--- TEXT SHOWN Enclosed Below ---

BUT--watching "Monkey: Journey to the West" reminded me very strongly of all these works and clarified a lot that was unclear or confusing about them, especially the opera scenes in "Farewell My Concubine." There's only so much words can do to convey the feeling of watching a stage show, and the movie focused more on the lives of the performers than the performances, so I was always a little fuzzy on what Peking opera was like and how it differed from Western styles of musical theater. As soon as Monkey stepped out onto the stage, stamped his feet and sang "I am Monkey!", I got it. There's so much meaning and character development conveyed in how the performers move and speak, and you can tell what type of character they are--trickster, drunken lout, aging general, goddess, demon--by these rather minimalist markers. I suppose the word to use is "stylized," because the characters are archetypes that are revealed through their styles of speech and movement. 
Guess which one is the trickster Monkey King who stole the peaches of Heaven and pissed on the Buddha's palm.

--- End of Enclosed TEXT SHOWN ---
--- RECORDED DATA Enclosed Below ---

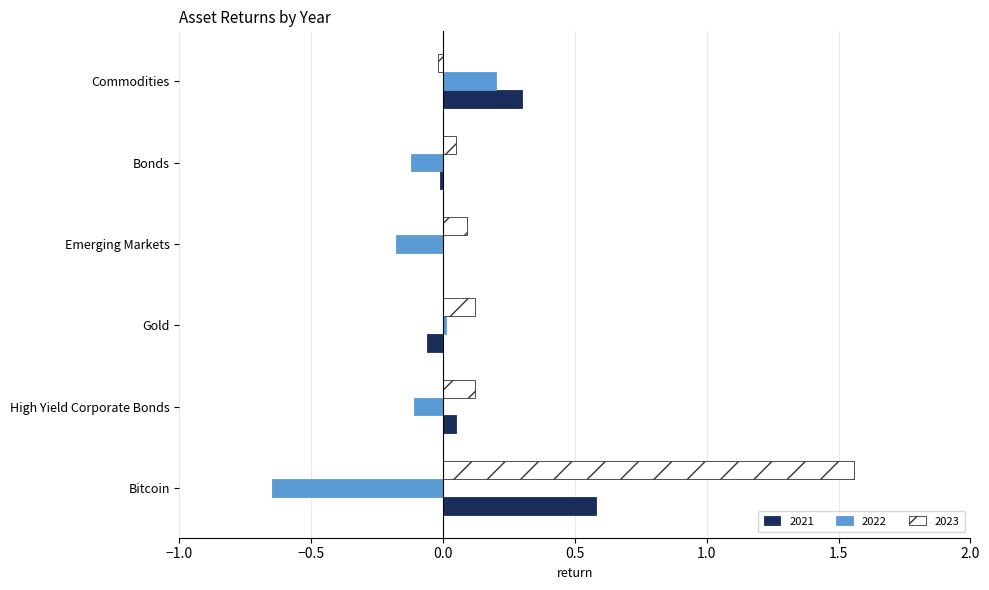

At which label does 2021 reach its peak?

Bitcoin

--- End of Enclosed RECORDED DATA ---

# WORK REQUIRED:
In the piece on "Monkey: Journey to the West," what does Monkey sing after he steps onto the stage and stamps his feet?

# YOUR RESPONSE:
"I am Monkey!"